▼
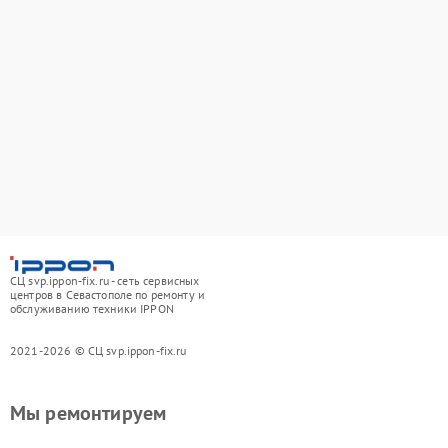
СЦ svp.ippon-fix.ru - сеть сервисных
центров в Севастополе по ремонту и
обслуживанию техники IPPON
2021-2026 © СЦ svp.ippon-fix.ru
Мы ремонтируем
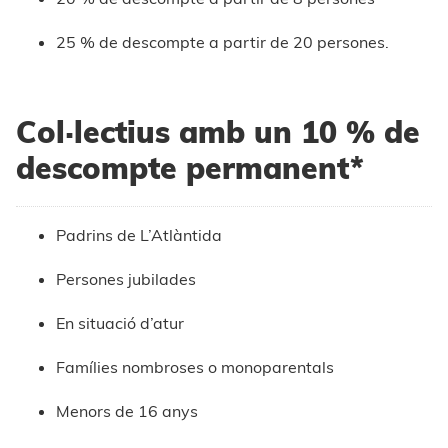
25 % de descompte a partir de 20 persones.
Col·lectius amb un 10 % de
descompte permanent*
Padrins de L’Atlàntida
Persones jubilades
En situació d’atur
Famílies nombroses o monoparentals
Menors de 16 anys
▲
Check each line of the data for "descompte". Copy the lines where it turns up.

Exercise output ▸
25 % de descompte a partir de 20 persones.
descompte permanent*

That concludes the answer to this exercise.